_Records excerpted from a collection:_
----

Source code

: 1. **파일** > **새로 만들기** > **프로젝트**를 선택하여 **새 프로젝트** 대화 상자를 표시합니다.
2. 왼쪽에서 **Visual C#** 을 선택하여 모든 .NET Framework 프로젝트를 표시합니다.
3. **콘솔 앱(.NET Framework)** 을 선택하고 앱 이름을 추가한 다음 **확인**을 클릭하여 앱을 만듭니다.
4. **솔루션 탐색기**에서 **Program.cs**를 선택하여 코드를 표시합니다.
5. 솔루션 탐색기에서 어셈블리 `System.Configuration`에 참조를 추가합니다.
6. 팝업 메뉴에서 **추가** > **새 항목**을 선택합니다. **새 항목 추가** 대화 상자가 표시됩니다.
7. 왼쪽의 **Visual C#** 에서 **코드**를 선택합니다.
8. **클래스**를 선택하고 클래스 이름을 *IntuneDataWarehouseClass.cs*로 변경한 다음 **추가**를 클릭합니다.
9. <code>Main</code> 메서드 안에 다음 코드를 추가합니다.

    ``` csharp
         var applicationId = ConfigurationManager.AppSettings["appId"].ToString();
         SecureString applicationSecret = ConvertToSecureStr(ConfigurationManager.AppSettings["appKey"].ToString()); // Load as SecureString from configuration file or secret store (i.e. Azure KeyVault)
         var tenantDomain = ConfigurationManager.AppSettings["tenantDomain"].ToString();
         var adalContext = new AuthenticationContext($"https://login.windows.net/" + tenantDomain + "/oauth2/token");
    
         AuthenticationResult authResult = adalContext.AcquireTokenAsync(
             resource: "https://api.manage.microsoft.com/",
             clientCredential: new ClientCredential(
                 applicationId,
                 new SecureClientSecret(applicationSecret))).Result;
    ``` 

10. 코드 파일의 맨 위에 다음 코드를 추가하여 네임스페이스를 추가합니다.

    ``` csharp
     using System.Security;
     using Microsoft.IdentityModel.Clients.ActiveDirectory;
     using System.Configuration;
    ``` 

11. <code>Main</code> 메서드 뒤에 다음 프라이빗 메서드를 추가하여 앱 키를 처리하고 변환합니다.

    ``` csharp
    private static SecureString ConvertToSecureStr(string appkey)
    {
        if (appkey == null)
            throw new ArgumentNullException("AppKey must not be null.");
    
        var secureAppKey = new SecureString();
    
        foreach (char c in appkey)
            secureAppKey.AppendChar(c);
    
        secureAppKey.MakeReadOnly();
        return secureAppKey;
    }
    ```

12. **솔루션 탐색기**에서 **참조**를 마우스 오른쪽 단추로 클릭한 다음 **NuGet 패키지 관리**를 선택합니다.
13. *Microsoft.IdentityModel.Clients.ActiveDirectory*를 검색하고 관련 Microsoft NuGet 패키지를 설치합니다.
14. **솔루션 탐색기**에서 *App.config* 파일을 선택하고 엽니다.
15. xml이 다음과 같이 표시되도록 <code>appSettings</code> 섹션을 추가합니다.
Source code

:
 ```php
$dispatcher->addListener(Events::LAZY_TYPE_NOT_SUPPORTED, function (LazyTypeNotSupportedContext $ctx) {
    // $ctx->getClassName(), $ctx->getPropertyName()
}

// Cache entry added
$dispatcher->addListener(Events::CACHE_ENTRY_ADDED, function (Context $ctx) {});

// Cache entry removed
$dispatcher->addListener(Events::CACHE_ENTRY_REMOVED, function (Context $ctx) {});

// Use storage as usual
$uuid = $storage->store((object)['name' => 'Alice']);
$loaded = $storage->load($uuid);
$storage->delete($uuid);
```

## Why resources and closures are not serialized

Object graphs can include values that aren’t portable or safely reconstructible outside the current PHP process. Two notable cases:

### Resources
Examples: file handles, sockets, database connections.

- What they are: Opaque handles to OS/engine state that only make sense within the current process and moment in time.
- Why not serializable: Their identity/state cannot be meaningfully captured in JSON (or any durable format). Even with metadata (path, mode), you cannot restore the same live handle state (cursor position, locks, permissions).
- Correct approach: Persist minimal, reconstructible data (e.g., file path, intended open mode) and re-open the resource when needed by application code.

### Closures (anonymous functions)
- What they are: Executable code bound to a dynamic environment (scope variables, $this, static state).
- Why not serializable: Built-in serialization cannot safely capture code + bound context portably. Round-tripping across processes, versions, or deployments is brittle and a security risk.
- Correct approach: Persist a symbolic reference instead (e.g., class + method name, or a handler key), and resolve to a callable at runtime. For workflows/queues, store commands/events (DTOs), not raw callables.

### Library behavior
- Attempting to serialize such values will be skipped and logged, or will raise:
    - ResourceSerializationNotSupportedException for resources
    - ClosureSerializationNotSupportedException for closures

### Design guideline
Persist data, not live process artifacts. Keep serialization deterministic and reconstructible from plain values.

----

_TASK DETAILS:_
For the word "선택하고", please count the lines in the data where it appears and respond with the number only.

_ANSWER SECTION:_
3